After that, I have to make 4 models(naive bayes for example) and train every dataset I made. What I want is a method to do all of that without all of this work. Is that possible?
Yes, this strategy where separate binary classifiers are fit for each of multiple classes present in a single dataset is called "one versus all" or "one versus rest". Some sklearn models come with this available as a parameter, such as logistic regression where you can set the multi_class
parameter to 'ovr'
for one v. rest.
There's a nice sklearn object that makes it easy for other algorithms called OneVersusRestClassifier.

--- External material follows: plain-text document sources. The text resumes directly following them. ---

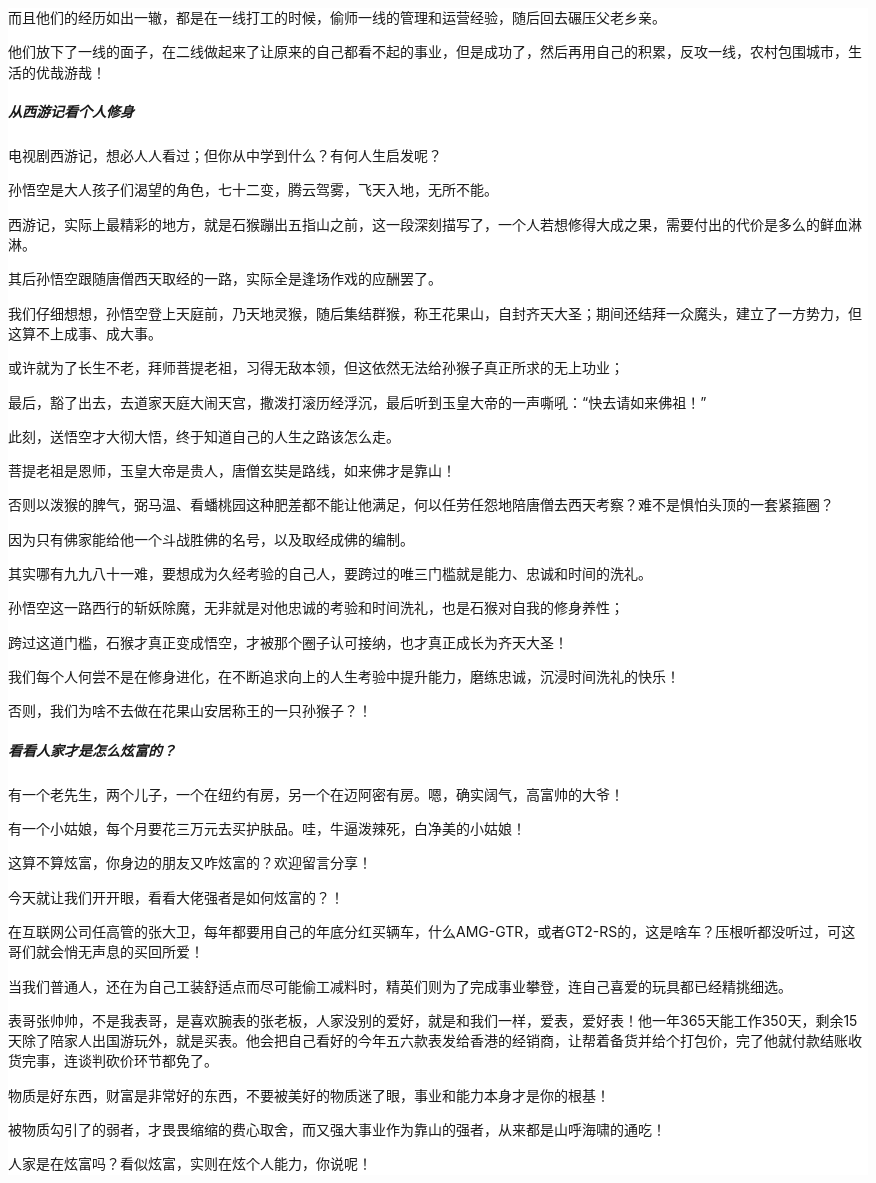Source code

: 而且他们的经历如出一辙，都是在一线打工的时候，偷师一线的管理和运营经验，随后回去碾压父老乡亲。

他们放下了一线的面子，在二线做起来了让原来的自己都看不起的事业，但是成功了，然后再用自己的积累，反攻一线，农村包围城市，生活的优哉游哉！



##### 从西游记看个人修身

电视剧西游记，想必人人看过；但你从中学到什么？有何人生启发呢？

孙悟空是大人孩子们渴望的角色，七十二变，腾云驾雾，飞天入地，无所不能。

西游记，实际上最精彩的地方，就是石猴蹦出五指山之前，这一段深刻描写了，一个人若想修得大成之果，需要付出的代价是多么的鲜血淋淋。

其后孙悟空跟随唐僧西天取经的一路，实际全是逢场作戏的应酬罢了。

我们仔细想想，孙悟空登上天庭前，乃天地灵猴，随后集结群猴，称王花果山，自封齐天大圣；期间还结拜一众魔头，建立了一方势力，但这算不上成事、成大事。

或许就为了长生不老，拜师菩提老祖，习得无敌本领，但这依然无法给孙猴子真正所求的无上功业；

最后，豁了出去，去道家天庭大闹天宫，撒泼打滚历经浮沉，最后听到玉皇大帝的一声嘶吼：“快去请如来佛祖！”

此刻，送悟空才大彻大悟，终于知道自己的人生之路该怎么走。

菩提老祖是恩师，玉皇大帝是贵人，唐僧玄奘是路线，如来佛才是靠山！

否则以泼猴的脾气，弼马温、看蟠桃园这种肥差都不能让他满足，何以任劳任怨地陪唐僧去西天考察？难不是惧怕头顶的一套紧箍圈？

因为只有佛家能给他一个斗战胜佛的名号，以及取经成佛的编制。

其实哪有九九八十一难，要想成为久经考验的自己人，要跨过的唯三门槛就是能力、忠诚和时间的洗礼。

孙悟空这一路西行的斩妖除魔，无非就是对他忠诚的考验和时间洗礼，也是石猴对自我的修身养性；

跨过这道门槛，石猴才真正变成悟空，才被那个圈子认可接纳，也才真正成长为齐天大圣！

我们每个人何尝不是在修身进化，在不断追求向上的人生考验中提升能力，磨练忠诚，沉浸时间洗礼的快乐！

否则，我们为啥不去做在花果山安居称王的一只孙猴子？！





##### 看看人家才是怎么炫富的？

有一个老先生，两个儿子，一个在纽约有房，另一个在迈阿密有房。嗯，确实阔气，高富帅的大爷！

有一个小姑娘，每个月要花三万元去买护肤品。哇，牛逼泼辣死，白净美的小姑娘！

这算不算炫富，你身边的朋友又咋炫富的？欢迎留言分享！

今天就让我们开开眼，看看大佬强者是如何炫富的？！

在互联网公司任高管的张大卫，每年都要用自己的年底分红买辆车，什么AMG-GTR，或者GT2-RS的，这是啥车？压根听都没听过，可这哥们就会悄无声息的买回所爱！

当我们普通人，还在为自己工装舒适点而尽可能偷工减料时，精英们则为了完成事业攀登，连自己喜爱的玩具都已经精挑细选。

表哥张帅帅，不是我表哥，是喜欢腕表的张老板，人家没别的爱好，就是和我们一样，爱表，爱好表！他一年365天能工作350天，剩余15天除了陪家人出国游玩外，就是买表。他会把自己看好的今年五六款表发给香港的经销商，让帮着备货并给个打包价，完了他就付款结账收货完事，连谈判砍价环节都免了。

物质是好东西，财富是非常好的东西，不要被美好的物质迷了眼，事业和能力本身才是你的根基！

被物质勾引了的弱者，才畏畏缩缩的费心取舍，而又强大事业作为靠山的强者，从来都是山呼海啸的通吃！

人家是在炫富吗？看似炫富，实则在炫个人能力，你说呢！
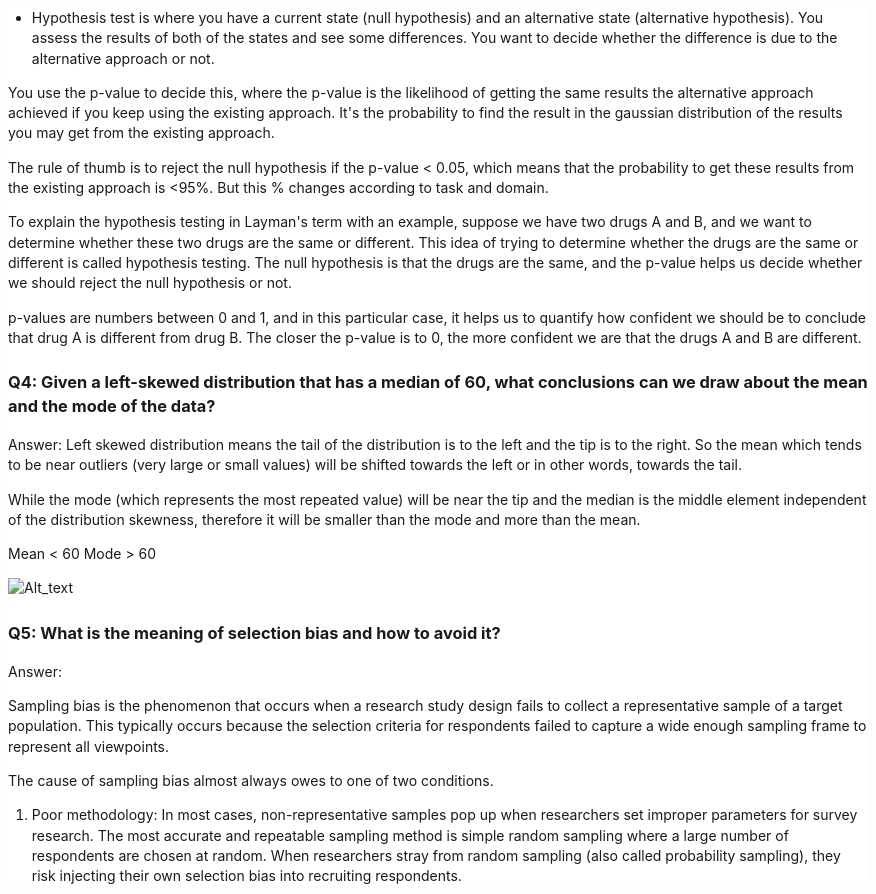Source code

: - Hypothesis test is where you have a current state (null hypothesis) and an alternative state (alternative hypothesis). You assess the results of both of the states and see some differences. You want to decide whether the difference is due to the alternative approach or not.

You use the p-value to decide this, where the p-value is the likelihood of getting the same results the alternative approach achieved if you keep using the existing approach. It's the probability to find the result in the gaussian distribution of the results you may get from the existing approach.

The rule of thumb is to reject the null hypothesis if the p-value < 0.05, which means that the probability to get these results from the existing approach is <95%. But this % changes according to task and domain.

To explain the hypothesis testing in Layman's term with an example, suppose we have two drugs A and B, and we want to determine whether these two drugs are the same or different. This idea of trying to determine whether the drugs are the same or different is called hypothesis testing. The null hypothesis is that the drugs are the same, and the p-value helps us decide whether we should reject the null hypothesis or not.

p-values are numbers between 0 and 1, and in this particular case, it helps us to quantify how confident we should be to conclude that drug A is different from drug B. The closer the p-value is to 0, the more confident we are that the drugs A and B are different.

### Q4: Given a left-skewed distribution that has a median of 60, what conclusions can we draw about the mean and the mode of the data? ###

Answer:
Left skewed distribution means the tail of the distribution is to the left and the tip is to the right. So the mean which tends to be near outliers (very large or small values) will be shifted towards the left or in other words, towards the tail.

While the mode (which represents the most repeated value) will be near the tip and the median is the middle element independent of the distribution skewness, therefore it will be smaller than the mode and more than the mean.

Mean < 60
Mode > 60

![Alt_text](https://github.com/youssefHosni/Data-Science-Interview-Questions/blob/main/Figures/1657144303401.jpg)

### Q5: What is the meaning of selection bias and how to avoid it? ###
Answer:

Sampling bias is the phenomenon that occurs when a research study design fails to collect a representative sample of a target population. This typically occurs because the selection criteria for respondents failed to capture a wide enough sampling frame to represent all viewpoints.

The cause of sampling bias almost always owes to one of two conditions.
1. Poor methodology: In most cases, non-representative samples pop up when researchers set improper parameters for survey research. The most accurate and repeatable sampling method is simple random sampling where a large number of respondents are chosen at random. When researchers stray from random sampling (also called probability sampling), they risk injecting their own selection bias into recruiting respondents.
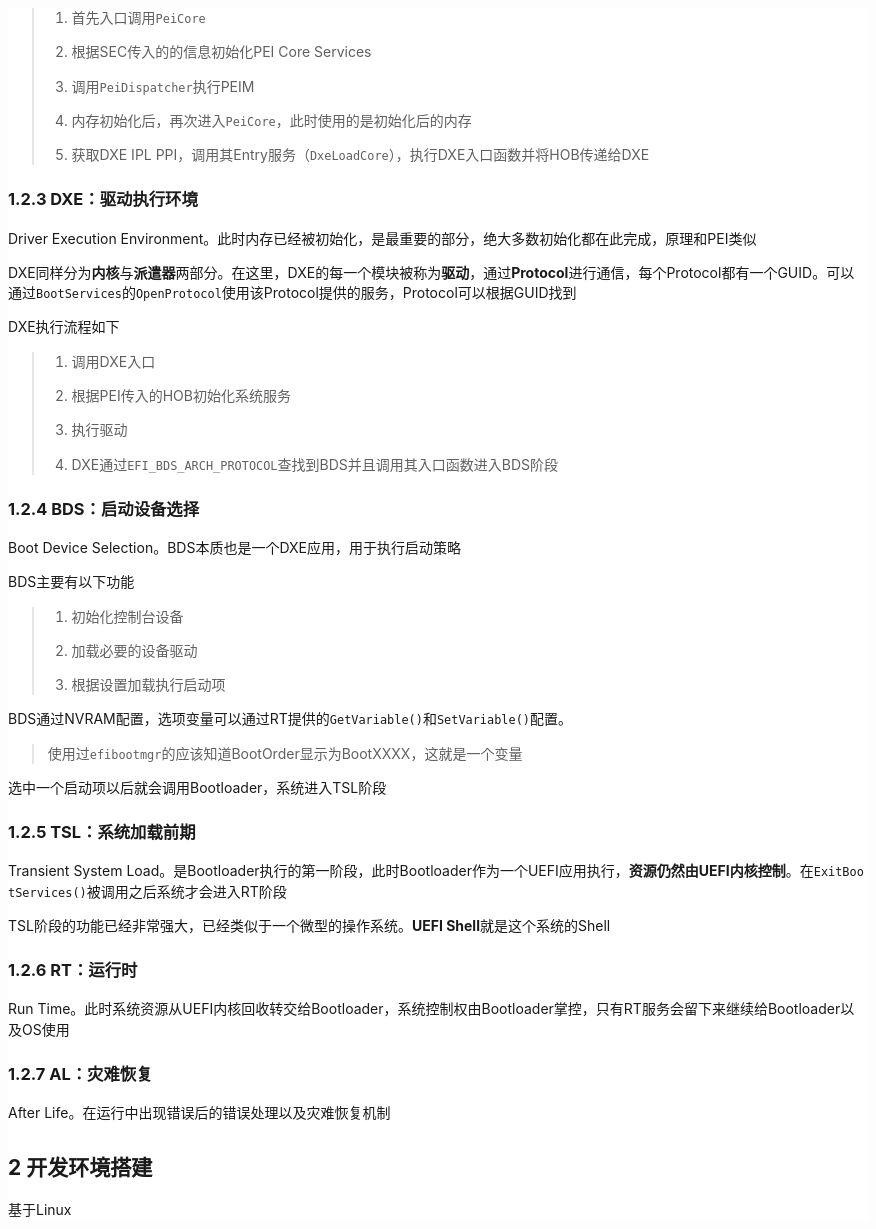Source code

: > 1. 首先入口调用`PeiCore`
>
> 2. 根据SEC传入的的信息初始化PEI Core Services
>
> 3. 调用`PeiDispatcher`执行PEIM
>
> 4. 内存初始化后，再次进入`PeiCore`，此时使用的是初始化后的内存
>
> 5. 获取DXE IPL PPI，调用其Entry服务（`DxeLoadCore`），执行DXE入口函数并将HOB传递给DXE

### 1.2.3 DXE：驱动执行环境

Driver Execution Environment。此时内存已经被初始化，是最重要的部分，绝大多数初始化都在此完成，原理和PEI类似

DXE同样分为**内核**与**派遣器**两部分。在这里，DXE的每一个模块被称为**驱动**，通过**Protocol**进行通信，每个Protocol都有一个GUID。可以通过`BootServices`的`OpenProtocol`使用该Protocol提供的服务，Protocol可以根据GUID找到

DXE执行流程如下

> 1. 调用DXE入口
>
> 2. 根据PEI传入的HOB初始化系统服务
>
> 3. 执行驱动
>
> 4. DXE通过`EFI_BDS_ARCH_PROTOCOL`查找到BDS并且调用其入口函数进入BDS阶段

### 1.2.4 BDS：启动设备选择

Boot Device Selection。BDS本质也是一个DXE应用，用于执行启动策略

BDS主要有以下功能

> 1. 初始化控制台设备
>
> 2. 加载必要的设备驱动
>
> 3. 根据设置加载执行启动项

BDS通过NVRAM配置，选项变量可以通过RT提供的`GetVariable()`和`SetVariable()`配置。

> 使用过`efibootmgr`的应该知道BootOrder显示为BootXXXX，这就是一个变量

选中一个启动项以后就会调用Bootloader，系统进入TSL阶段

### 1.2.5 TSL：系统加载前期

Transient System Load。是Bootloader执行的第一阶段，此时Bootloader作为一个UEFI应用执行，**资源仍然由UEFI内核控制**。在`ExitBootServices()`被调用之后系统才会进入RT阶段

TSL阶段的功能已经非常强大，已经类似于一个微型的操作系统。**UEFI Shell**就是这个系统的Shell

### 1.2.6 RT：运行时

Run Time。此时系统资源从UEFI内核回收转交给Bootloader，系统控制权由Bootloader掌控，只有RT服务会留下来继续给Bootloader以及OS使用

### 1.2.7 AL：灾难恢复

After Life。在运行中出现错误后的错误处理以及灾难恢复机制


## 2 开发环境搭建

基于Linux

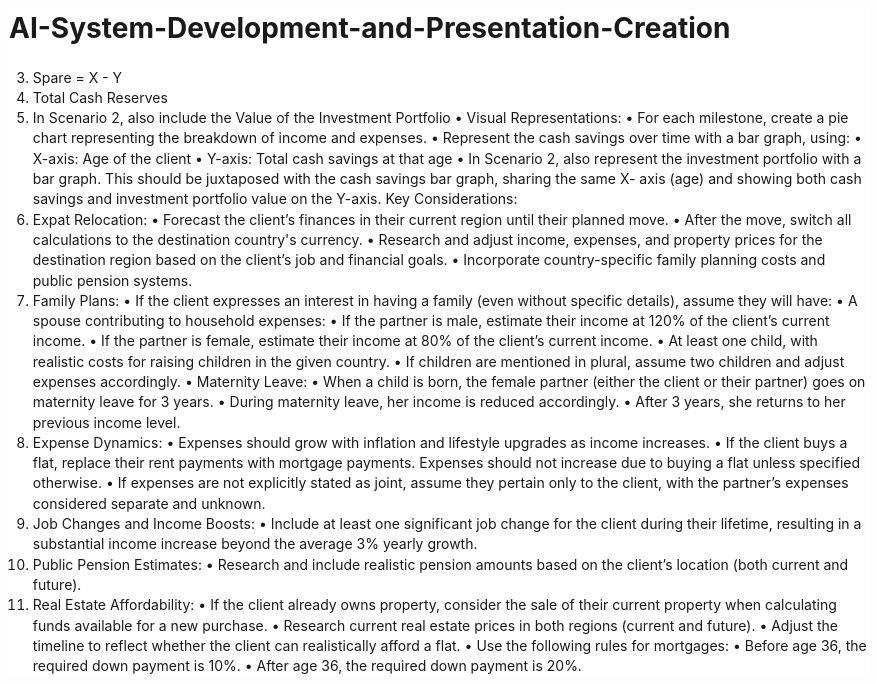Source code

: # AI-System-Development-and-Presentation-Creation
3. Spare = X - Y
4. Total Cash Reserves
5. In Scenario 2, also include the Value of the Investment Portfolio
• Visual Representations:
• For each milestone, create a pie chart representing the breakdown of
income and expenses.
• Represent the cash savings over time with a bar graph, using:
• X-axis: Age of the client
• Y-axis: Total cash savings at that age
• In Scenario 2, also represent the investment portfolio with a bar graph. This
should be juxtaposed with the cash savings bar graph, sharing the same X-
axis (age) and showing both cash savings and investment portfolio value on
the Y-axis.
Key Considerations:
1. Expat Relocation:
• Forecast the client’s finances in their current region until their planned move.
• After the move, switch all calculations to the destination country's currency.
• Research and adjust income, expenses, and property prices for the
destination region based on the client’s job and financial goals.
• Incorporate country-specific family planning costs and public pension
systems.
2. Family Plans:
• If the client expresses an interest in having a family (even without specific
details), assume they will have:
• A spouse contributing to household expenses:
• If the partner is male, estimate their income at 120% of the
client’s current income.
• If the partner is female, estimate their income at 80% of the
client’s current income.
• At least one child, with realistic costs for raising children in the given
country.
• If children are mentioned in plural, assume two children and adjust
expenses accordingly.
• Maternity Leave:
• When a child is born, the female partner (either the client or their
partner) goes on maternity leave for 3 years.
• During maternity leave, her income is reduced accordingly.
• After 3 years, she returns to her previous income level.
3. Expense Dynamics:
• Expenses should grow with inflation and lifestyle upgrades as income
increases.
• If the client buys a flat, replace their rent payments with mortgage
payments. Expenses should not increase due to buying a flat unless
specified otherwise.
• If expenses are not explicitly stated as joint, assume they pertain only to the
client, with the partner’s expenses considered separate and unknown.
4. Job Changes and Income Boosts:
• Include at least one significant job change for the client during their
lifetime, resulting in a substantial income increase beyond the average 3%
yearly growth.
5. Public Pension Estimates:
• Research and include realistic pension amounts based on the client’s
location (both current and future).
6. Real Estate Affordability:
• If the client already owns property, consider the sale of their current
property when calculating funds available for a new purchase.
• Research current real estate prices in both regions (current and future).
• Adjust the timeline to reflect whether the client can realistically afford a flat.
• Use the following rules for mortgages:
• Before age 36, the required down payment is 10%.
• After age 36, the required down payment is 20%.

For your naive bayes example, it's as easy as:
from sklearn.multiclass import OneVsRestClassifier
from sklearn.naive_bayes import GaussianNB
clf = OneVsRestClassifier(GaussianNB())
Then you can use your classifier as normal from there, e.g. clf.fit(X,y)
(Interestingly, a one versus all naive bayes model is not simply equivalent to multinomial naive bayes when there are three or more classes, as I had initially assumed. There's a short example here which demonstrates this.)